The Effects of Neurosteroids, such as Pregnenolone Sulfate and its receptor, TrpM3 in the Retina.
- Author(s): Webster, Corey Michael
- Advisor(s): Feller, Marla B.
- et al.
Pregnenolone sulfate (PregS) is the precursor to all steroid hormones and is produced in neurons in an activity dependent manner. Studies have shown that PregS production is upregulated during certain critical periods of development, such as in the first year of life in humans, during adolescence, and during pregnancy. Conversely, PregS is decreased during aging, as well as in several neurodevelopmental and neurodegenerative conditions. There are several known targets of PregS, such as a positive allosteric modulator NMDA receptors, sigma1 receptor, and as a negative allosteric modulator of GABA-A receptors. Recently a transient receptor potential channel, TrpM3 has been shown to be activated by PregS. TrpM3 is a heat sensitive (between 33-40oC), non-selective cation channel that is outwardly rectifying.

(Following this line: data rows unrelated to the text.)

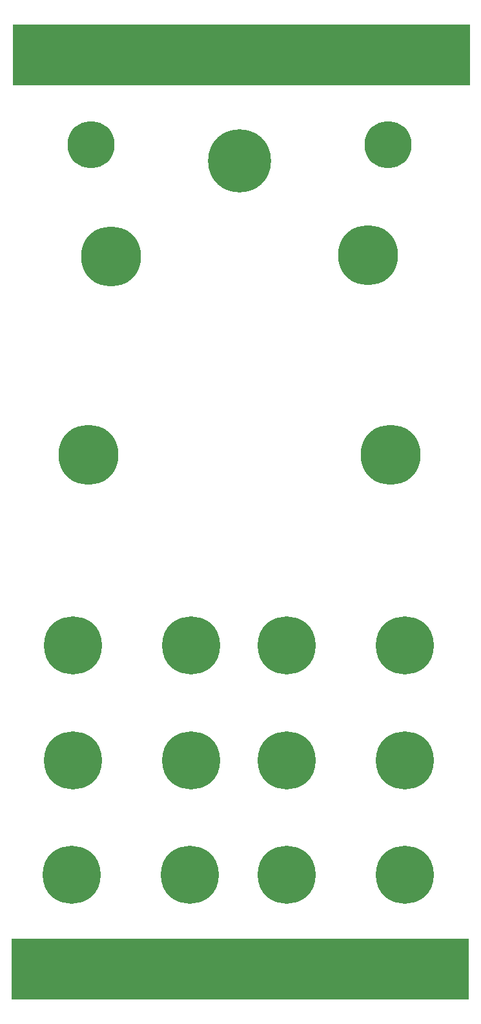
<source format=gbs>
G04 #@! TF.GenerationSoftware,KiCad,Pcbnew,7.0.5-0*
G04 #@! TF.CreationDate,2024-05-01T14:30:59-07:00*
G04 #@! TF.ProjectId,Sampler-built-FACEPLATE,53616d70-6c65-4722-9d62-75696c742d46,rev?*
G04 #@! TF.SameCoordinates,PX8165000PY80deb90*
G04 #@! TF.FileFunction,Soldermask,Bot*
G04 #@! TF.FilePolarity,Negative*
%FSLAX46Y46*%
G04 Gerber Fmt 4.6, Leading zero omitted, Abs format (unit mm)*
G04 Created by KiCad (PCBNEW 7.0.5-0) date 2024-05-01 14:30:59*
%MOMM*%
%LPD*%
G01*
G04 APERTURE LIST*
%ADD10R,60.000000X8.000000*%
%ADD11C,7.874000*%
%ADD12C,8.255000*%
%ADD13C,7.620000*%
%ADD14C,6.172200*%
%ADD15O,7.366000X4.191000*%
G04 APERTURE END LIST*
D10*
X30290000Y4160000D03*
X30410000Y123950000D03*
D11*
X47080000Y97720000D03*
D12*
X30193352Y110089922D03*
D13*
X23883352Y31539922D03*
D11*
X10383352Y71539922D03*
D13*
X8383352Y31539922D03*
X51911352Y16539922D03*
X8383352Y46539922D03*
X36383352Y31539922D03*
D14*
X49633352Y112189922D03*
D13*
X36383352Y16539922D03*
X36383352Y46539922D03*
X51911352Y46539922D03*
D11*
X13383352Y97539922D03*
D13*
X23883352Y46539922D03*
D11*
X50011352Y71539922D03*
D14*
X10761352Y112189922D03*
D13*
X8219152Y16494362D03*
X23719152Y16494362D03*
X51911352Y31539922D03*
D15*
X53052000Y2947200D03*
X7438000Y2947200D03*
X53052000Y125452800D03*
X7438000Y125452800D03*
M02*

</source>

PregS has been shown to increase the frequency of post-synaptic currents in the hippocampus and developing cerebellum, induce calcium transients in a subset of retinal ganglion cells, and enhance memory formation in rodents. Furthermore, PregS mediated TrpM3 activation induces calcium dependent transcription of early immediate genes, suggesting that activation of this channel may produce lasting effects on cells and systems in which it is activated. Because PregS is abundant during critical periods of development, we hypothesized that it may play a significant role during development. Furthermore, the role of PregS or its receptor TrpM3, has not previously been well characterized in the retina. To address this question, in this dissertation, we examine the role of the neurosteroid PregS and its receptor, TrpM3, on retinal waves, which are characteristic of specific stages of synaptic development and connectivity. Briefly, we show that PregS induces a TrpM3 dependent prolonged calcium transient, which is absent in the TrpM3-/- animals and increases the correlation of cell participation in waves. We also show that TrpM3 increases the frequency of post-synaptic currents, indicating a mechanism of action presynaptic to retinal ganglion cells, but that TrpM3 is expressed primarily in RGCs and Müller glia. Taken together, our results indicate that both PregS and TrpM3 are important in modulating spontaneous synaptic activity during development.